7. Tableau récapitulatif

Source : Creative Commons

 

Note : Le domaine public n’est pas une licence. Une œuvre entre dans le domaine public à l’expiration de la protection des droits patrimoniaux du droit d’auteur ou lorsque son créateur renonce à ses droits patrimoniaux. Ainsi, le principe de domaine public ne peut pas être transposé sous forme de licence en raison de l’absence de titulaire de droit d’auteur pour autoriser ou non l’utilisation d’une œuvre. Cependant, le tableau ci-dessus porte sur la compatibilité : d’un point de vue juridique, il est possible d’intégrer une œuvre du domaine public à une œuvre publiée sous n’importe quelle licence CC.
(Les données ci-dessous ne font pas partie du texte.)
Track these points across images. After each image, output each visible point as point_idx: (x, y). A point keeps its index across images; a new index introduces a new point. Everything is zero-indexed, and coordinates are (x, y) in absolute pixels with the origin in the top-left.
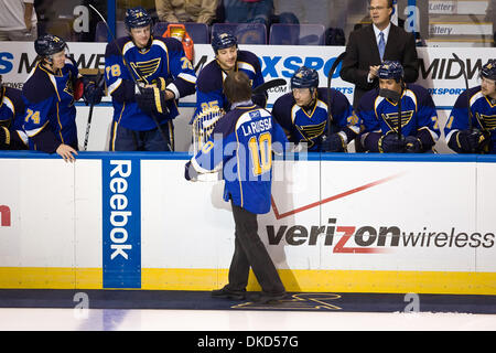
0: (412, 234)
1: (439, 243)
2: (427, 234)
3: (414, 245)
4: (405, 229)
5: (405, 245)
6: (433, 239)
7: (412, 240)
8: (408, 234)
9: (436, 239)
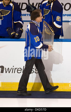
0: (8, 68)
1: (19, 72)
2: (14, 69)
3: (9, 72)
4: (6, 67)
5: (6, 72)
6: (16, 70)
7: (9, 70)
8: (7, 68)
9: (18, 70)
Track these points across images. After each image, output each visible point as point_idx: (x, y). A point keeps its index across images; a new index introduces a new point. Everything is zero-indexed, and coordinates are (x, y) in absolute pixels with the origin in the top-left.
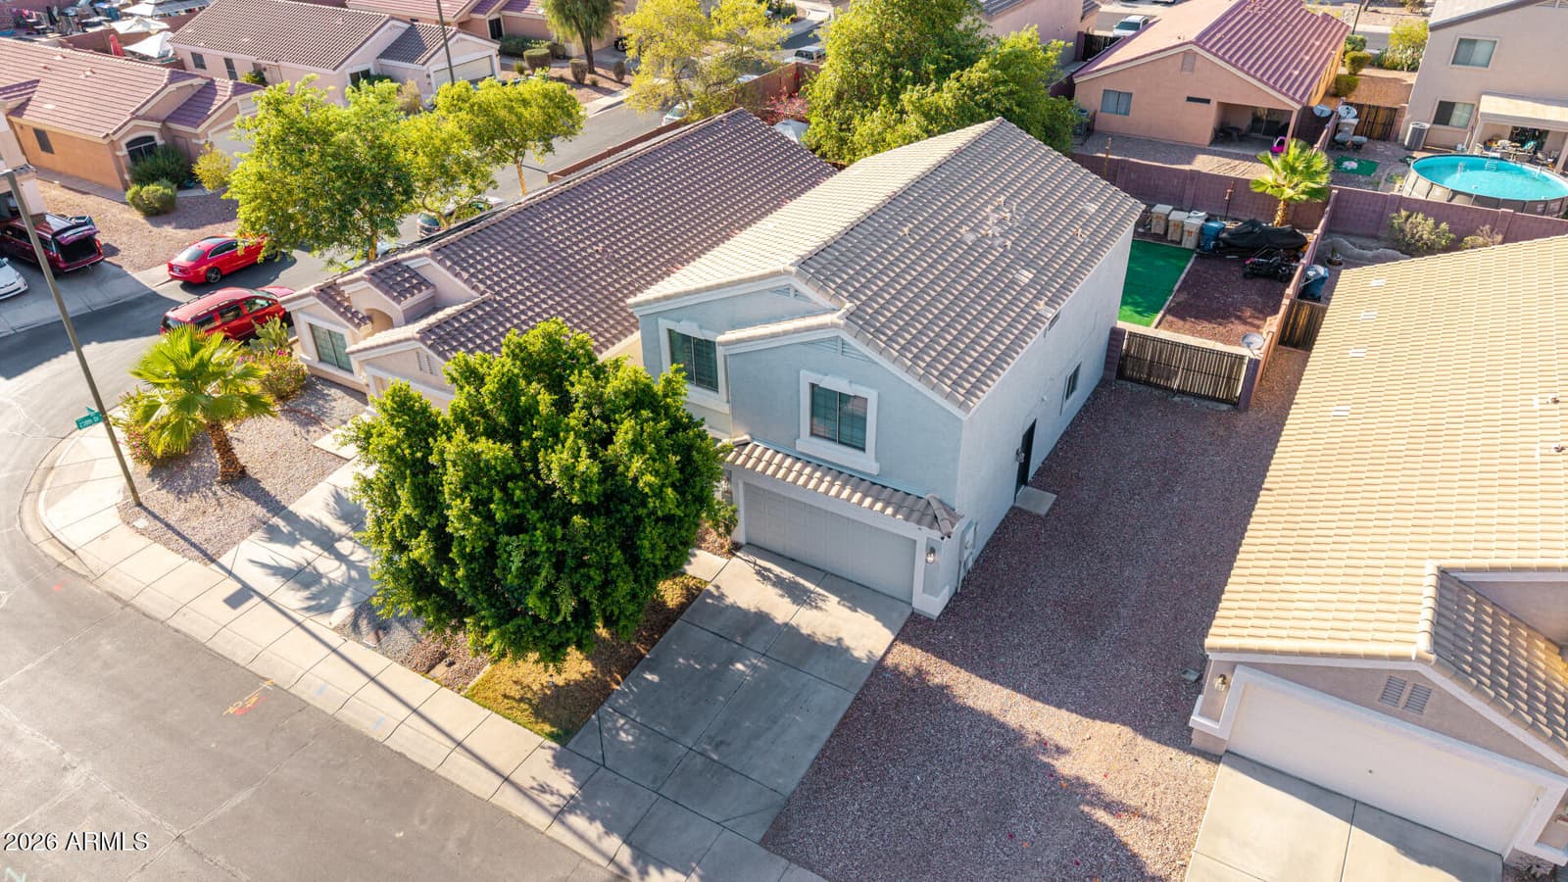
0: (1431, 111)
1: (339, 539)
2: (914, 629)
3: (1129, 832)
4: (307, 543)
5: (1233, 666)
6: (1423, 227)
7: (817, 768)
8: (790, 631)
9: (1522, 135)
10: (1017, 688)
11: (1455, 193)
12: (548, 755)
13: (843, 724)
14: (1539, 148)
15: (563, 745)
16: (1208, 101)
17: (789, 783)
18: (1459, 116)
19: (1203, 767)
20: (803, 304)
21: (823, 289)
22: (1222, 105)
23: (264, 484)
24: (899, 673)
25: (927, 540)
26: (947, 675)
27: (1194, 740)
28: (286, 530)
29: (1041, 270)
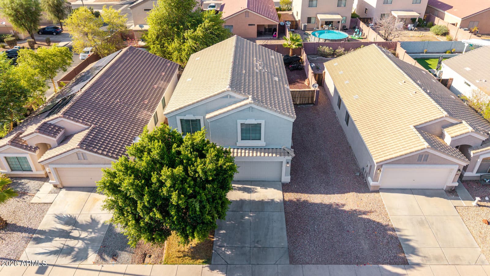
0: (306, 20)
1: (71, 232)
2: (286, 188)
3: (372, 217)
4: (57, 239)
5: (382, 166)
6: (326, 49)
7: (289, 236)
8: (253, 202)
9: (328, 23)
10: (321, 193)
11: (326, 40)
12: (207, 269)
13: (287, 221)
14: (332, 26)
15: (210, 264)
16: (254, 25)
17: (285, 243)
18: (313, 20)
19: (376, 195)
20: (233, 100)
21: (240, 93)
22: (258, 25)
23: (18, 224)
24: (291, 201)
25: (286, 160)
26: (304, 197)
27: (371, 189)
28: (43, 237)
29: (278, 76)
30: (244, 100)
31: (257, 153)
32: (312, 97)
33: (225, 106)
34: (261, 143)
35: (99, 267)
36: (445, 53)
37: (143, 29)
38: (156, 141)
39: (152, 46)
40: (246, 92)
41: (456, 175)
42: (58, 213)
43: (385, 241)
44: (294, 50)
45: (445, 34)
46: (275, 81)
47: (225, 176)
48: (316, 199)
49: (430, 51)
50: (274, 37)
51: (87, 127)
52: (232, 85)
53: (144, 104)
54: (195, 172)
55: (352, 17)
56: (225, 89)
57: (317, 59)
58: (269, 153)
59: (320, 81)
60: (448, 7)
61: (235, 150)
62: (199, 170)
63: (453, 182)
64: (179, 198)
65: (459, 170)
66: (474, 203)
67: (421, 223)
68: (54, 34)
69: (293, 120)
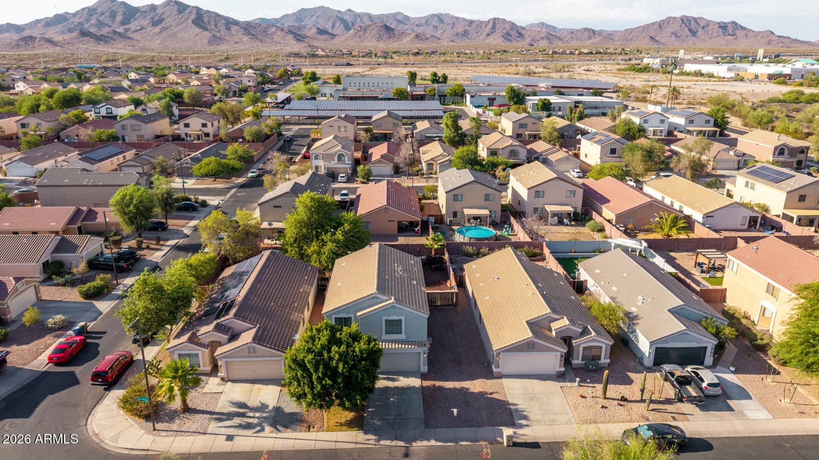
0: (452, 215)
1: (246, 413)
2: (424, 377)
3: (494, 396)
4: (236, 418)
5: (499, 353)
6: (470, 249)
7: (425, 411)
8: (397, 388)
9: (476, 218)
10: (453, 381)
11: (471, 238)
12: (361, 433)
13: (424, 401)
14: (480, 221)
15: (363, 430)
16: (394, 221)
17: (422, 415)
18: (459, 215)
19: (500, 380)
20: (379, 300)
21: (385, 295)
22: (399, 222)
23: (198, 408)
24: (428, 387)
25: (423, 351)
26: (438, 384)
27: (495, 375)
28: (224, 417)
29: (416, 280)
30: (387, 300)
31: (398, 345)
32: (452, 299)
33: (373, 306)
34: (402, 336)
35: (274, 435)
36: (595, 252)
37: (272, 227)
38: (325, 331)
39: (290, 249)
40: (390, 294)
41: (561, 360)
42: (230, 400)
43: (501, 411)
44: (436, 250)
45: (602, 230)
46: (414, 284)
47: (375, 357)
48: (449, 385)
49: (578, 250)
50: (416, 233)
51: (252, 326)
52: (378, 289)
53: (294, 307)
54: (354, 351)
55: (502, 211)
56: (373, 292)
57: (461, 260)
58: (408, 345)
59: (461, 284)
60: (605, 201)
61: (380, 343)
62: (357, 349)
63: (560, 367)
64: (344, 367)
65: (562, 356)
66: (576, 384)
67: (531, 399)
68: (160, 230)
69: (427, 316)
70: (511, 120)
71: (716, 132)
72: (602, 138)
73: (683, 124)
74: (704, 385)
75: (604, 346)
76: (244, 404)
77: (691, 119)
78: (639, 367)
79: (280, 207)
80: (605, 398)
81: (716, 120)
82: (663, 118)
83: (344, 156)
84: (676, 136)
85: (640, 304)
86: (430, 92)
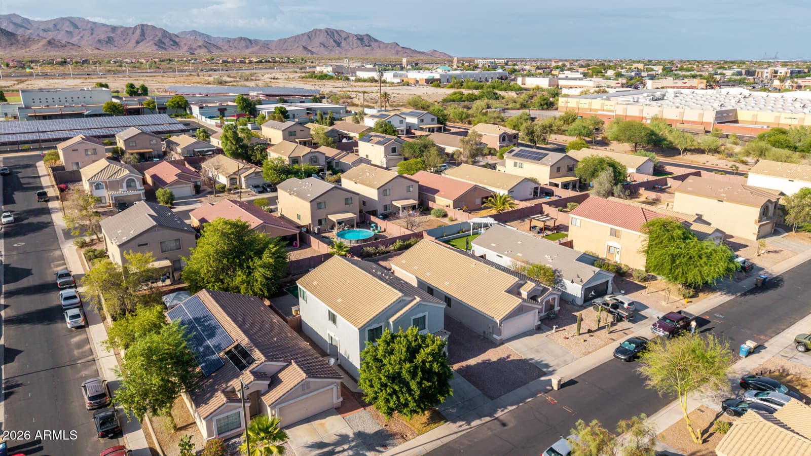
0: (317, 223)
1: (334, 450)
5: (502, 322)
6: (371, 250)
7: (477, 387)
10: (472, 358)
13: (468, 381)
15: (449, 420)
17: (478, 392)
18: (323, 223)
19: (504, 345)
26: (464, 364)
27: (498, 344)
30: (412, 301)
33: (401, 309)
34: (426, 331)
36: (459, 233)
41: (538, 316)
42: (302, 445)
43: (528, 368)
45: (445, 216)
49: (448, 234)
50: (294, 246)
51: (285, 364)
55: (360, 212)
60: (434, 191)
63: (538, 322)
65: (538, 313)
66: (554, 331)
67: (537, 351)
69: (445, 307)
70: (278, 129)
71: (441, 127)
72: (381, 139)
73: (417, 123)
74: (626, 306)
75: (556, 297)
76: (321, 443)
77: (422, 118)
78: (577, 308)
79: (147, 244)
80: (580, 334)
81: (438, 118)
82: (402, 119)
83: (133, 181)
84: (414, 134)
85: (551, 261)
86: (148, 104)
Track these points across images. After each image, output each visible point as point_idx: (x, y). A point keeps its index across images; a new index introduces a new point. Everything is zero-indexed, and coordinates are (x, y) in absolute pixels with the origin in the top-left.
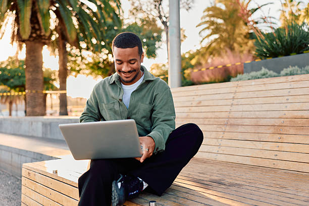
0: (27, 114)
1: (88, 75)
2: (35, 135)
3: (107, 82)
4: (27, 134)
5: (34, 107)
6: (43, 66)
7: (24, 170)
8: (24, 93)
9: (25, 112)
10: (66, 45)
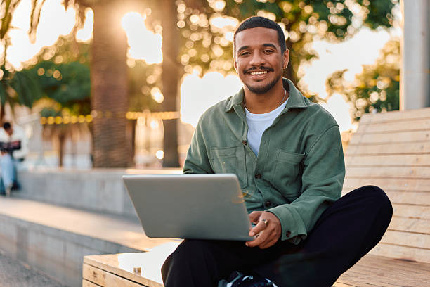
0: (96, 165)
1: (227, 72)
2: (109, 207)
3: (221, 110)
4: (94, 206)
5: (108, 148)
6: (128, 55)
7: (86, 268)
8: (89, 119)
9: (92, 159)
10: (176, 7)
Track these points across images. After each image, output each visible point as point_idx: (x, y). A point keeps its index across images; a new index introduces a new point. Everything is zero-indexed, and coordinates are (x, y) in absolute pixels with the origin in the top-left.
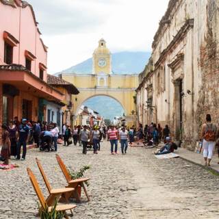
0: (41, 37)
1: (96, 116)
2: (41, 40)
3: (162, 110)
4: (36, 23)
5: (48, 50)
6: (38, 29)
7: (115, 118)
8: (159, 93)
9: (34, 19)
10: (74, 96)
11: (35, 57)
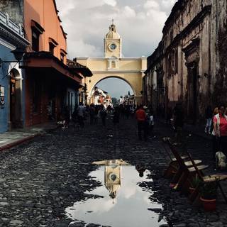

Le tableau de compatibilité ci-dessus montre qu’une ressource sous licence CC BY peut être combinée à des ressources sous n’importe quelle autre licence CC, à l’exception de celles portant la clause ND, et publiée à son tour sous une licence adaptée aux restrictions prévues par les licences des documents que vous associez. Par exemple, si vous combinez une ressource sous licence CC BY-SA à une ressource d’origine sous licence CC BY, l’œuvre dérivée doit être publiée sous licence CC BY-SA. La licence CC BY est celle qui présente la plus haute compatibilité avec les autres licences CC ; nous recommandons donc d’employer une licence CC BY pour les REL. Malheureusement, vous ne pouvez pas choisir une licence CC BY pour vos REL si vous utilisez ou réarrangez des contenus publiés sous des licences plus restrictives. Nous détaillons ci-dessous les licences que vous pouvez utiliser en fonction des clauses des ressources originales :

  • les ressources sous licence CC BY-NC peuvent uniquement être réarrangées, adaptées et publiées à leur tour sous une licence qui comprend la clause NC (utilisation non commerciale) : soit CC BY-NC, soit CC BY-NC-SA ;
  • les ressources sous licence CC BY-SA et CC BY-NC-SA peuvent uniquement être intégrées à une œuvre composite qui est à son tour publiée sous une licence identique (par exemple, CC BY-SA avec CC BY-SA et CC BY-NC-SA avec CC BY-SA) en raison de la clause SA (partage dans les mêmes conditions) (Il est néanmoins autorisé d’intégrer des ressources sous licence CC BY à des ressources sous licence CC BY-SA si l’œuvre qui en résulte est publiée sous licence CC BY-SA.) ;
  • les ressources sous licence CC BY-ND et CC BY-NC-ND ne peuvent pas être intégrées à une œuvre composite et ne peuvent donc pas être publiées sous une autre licence en raison de la clause ND (pas d’œuvre dérivée).

8. Résumé

Au fur et à mesure que vous vous familiariserez avec les clauses des différentes licences CC et que vous commencerez à créer des œuvres composites, vous vous habituerez à la compatibilité des licences. N’oubliez pas les principes suivants :

  • les œuvres du domaine public peuvent être combinées avec des documents publiés sous n’importe quelle licence Creative Commons (le domaine public n’est pas une licence) ;
  • les œuvres dérivées d’un document sous licence Creative Commons Attribution peuvent être publiées à leur tour sous n’importe laquelle des six licences CC ;
  • de manière générale, il n’est pas permis de publier des œuvres dérivées sous une licence plus ouverte que l’œuvre d’origine à moins d’obtenir l’autorisation du titulaire des droits ;
  • les œuvres comportant la clause « pas d’œuvre dérivée » ne peuvent pas être intégrées à une œuvre composite (en revanche, elles peuvent être converties dans un autre format) ;
  • les œuvres composites qui intègrent un document original comportant la clause « partage dans les mêmes conditions » doivent être publiées sous une licence identique (il est possible d’intégrer du contenu sous licence CC BY à une œuvre composite sous licence CC BY-SA ou CC BY-NC-SA).